RESEARCH PROVES TURMERIC IS AS EFFECTIVE AS 14 DRUGS
Turmeric is a plant. You presumably know turmeric as the main zest in curry. It has a warm, intense taste and is regularly used to flavor curry powders, mustards, margarines, and cheese. But, did you know, the base of turmeric is broadly utilized to make medicine. Check out this well written article from My Science Daily has to say about Tumeric! Turmeric is utilized for arthritis, heartburn (dyspepsia), stomach pain, loose bowels, intestinal gas and many more.
Turmeric is one the most thoroughly researched plants in existence today. Its medicinal properties and components (primarily curcumin) have been the subject of over 5600 peer-reviewed and published biomedical studies. In fact, our five-year long research project on this sacred plant has revealed over 600 potential preventive and therapeutic applications, as well as 175 distinct beneficial physiological effects.
Given the sheer density of research performed on this remarkable spice, it is no wonder that a growing number of studies have concluded that it compares favorably to a variety of conventional medications, including:
A 2008 study published in the journal Drugs in R & D found that a standardized preparation of curcuminoids from Turmeric compared favorably to the drug atorvastatin (trade name Lipitor) on endothelial dysfunction, the underlying pathology of the blood vessels that drives atherosclerosis, in association with reductions in inflammation and oxidative stress in type 2 diabetic patients.
Corticosteroids (steroid medications)
A 1999 study published in the journal Phytotherapy Research found that the primary polyphenol in turmeric, the saffron colored pigment known as curcumin, compared favorably to steroids in the management of chronic anterior uveitis, an inflammatory eye disease.

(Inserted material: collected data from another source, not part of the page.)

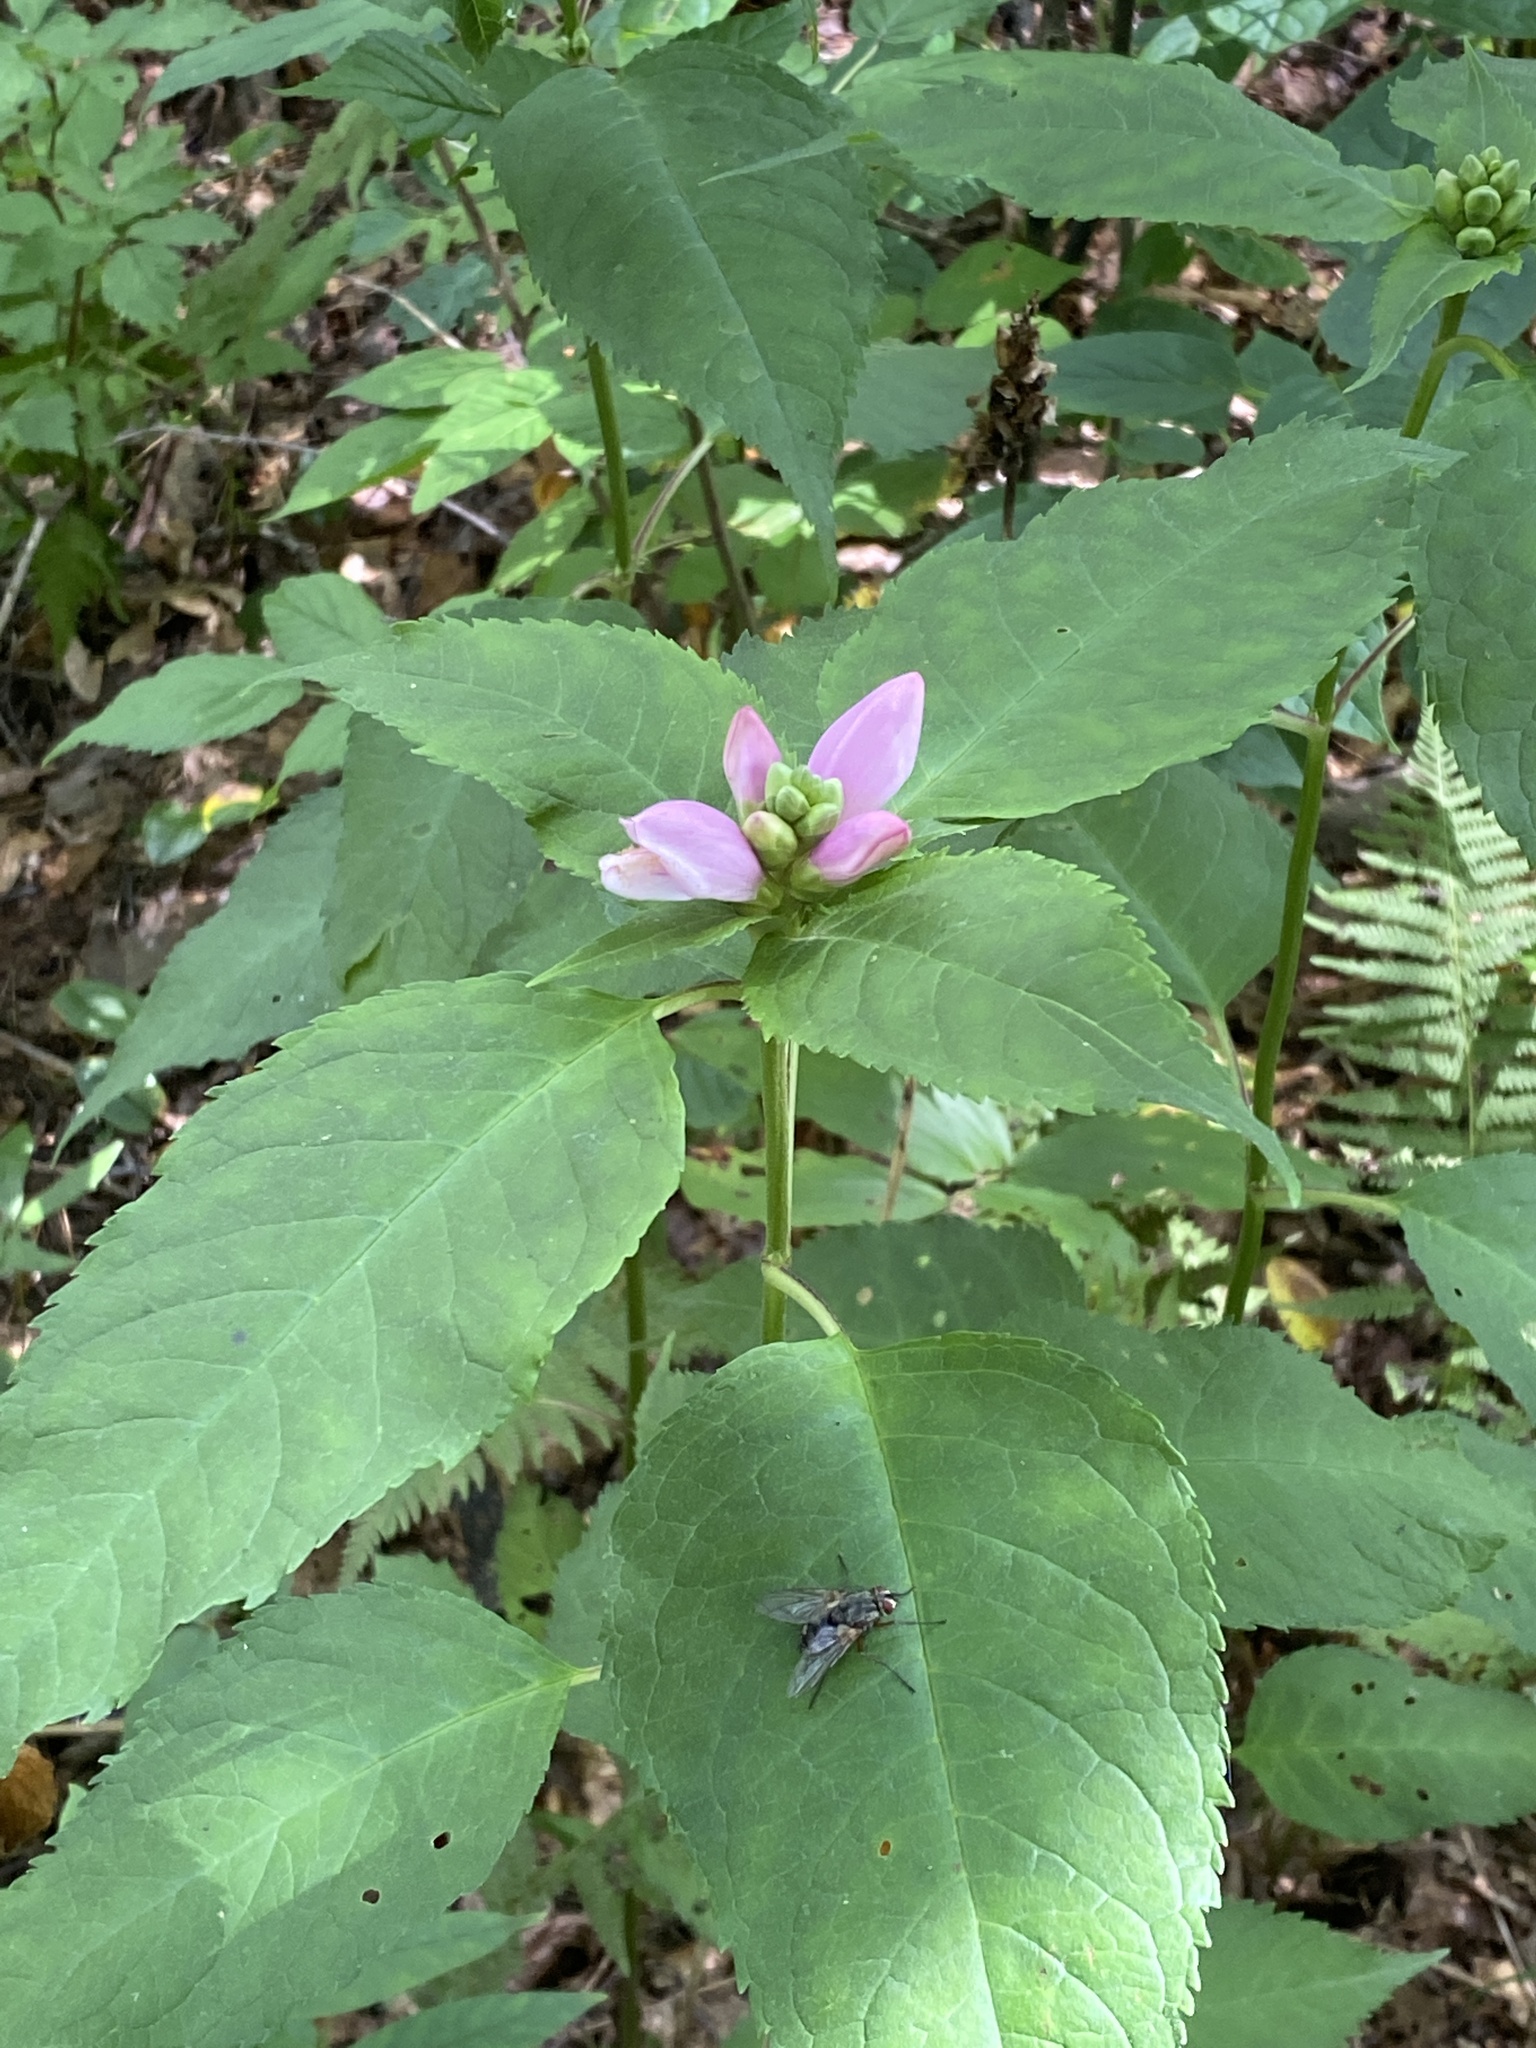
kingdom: Plantae
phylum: Tracheophyta
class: Magnoliopsida
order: Lamiales
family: Plantaginaceae
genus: Chelone
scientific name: Chelone lyonii
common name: Pink turtlehead
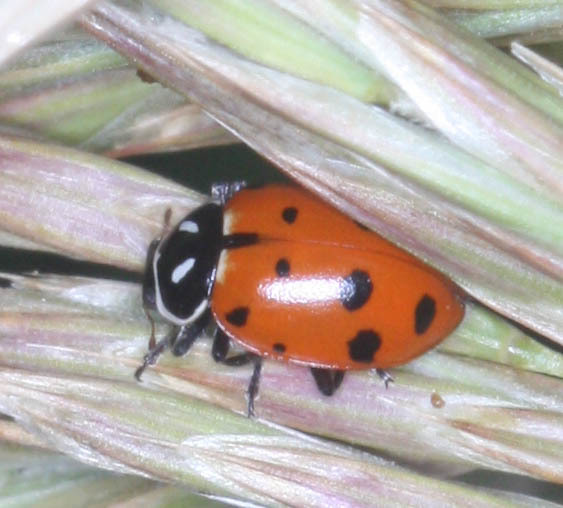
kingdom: Animalia
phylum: Arthropoda
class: Insecta
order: Coleoptera
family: Coccinellidae
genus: Hippodamia
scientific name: Hippodamia convergens
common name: Convergent lady beetle
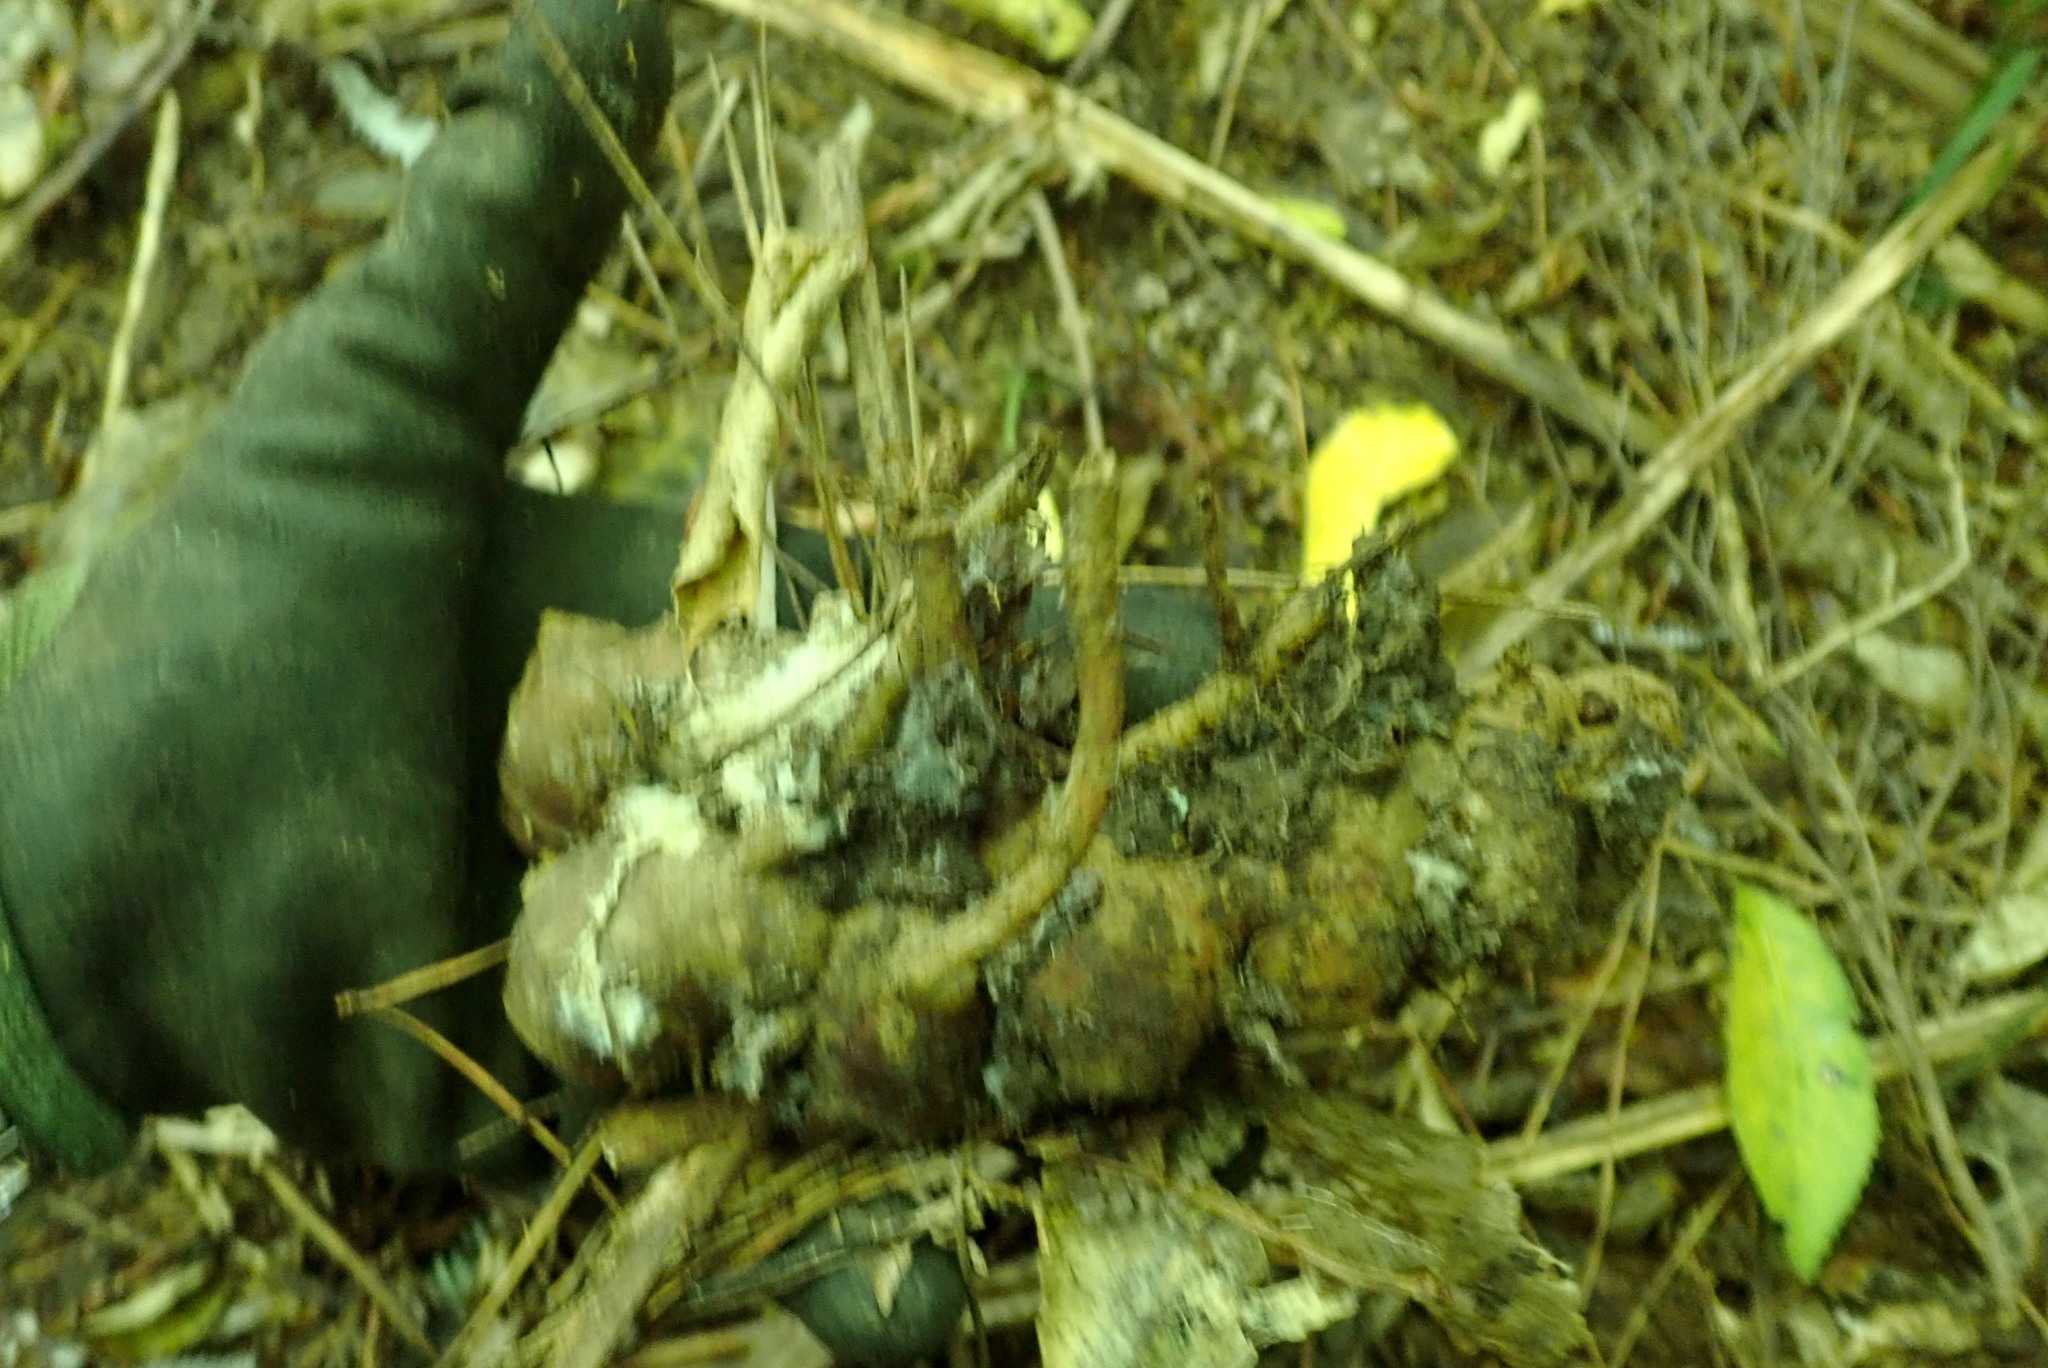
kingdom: Plantae
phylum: Tracheophyta
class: Liliopsida
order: Zingiberales
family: Zingiberaceae
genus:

A 2008 study published in Critical Care Medicine found that curcumin compared favorably to the corticosteroid drug dexamethasone in the animal model as an alternative therapy for protecting lung transplantation-associated injury by down-regulating inflammatory genes. An earlier 2003 study published in Cancer Letters found the same drug also compared favorably to dexamethasone in a lung ischaemia-repurfusion injury model.
Prozac/Fluoxetine & Imipramine (antidepressants)
A 2011 study published in the journal Acta Poloniae Pharmaceutica found that curcumin compared favorably to both drugs in reducing depressive behavior in an animal model.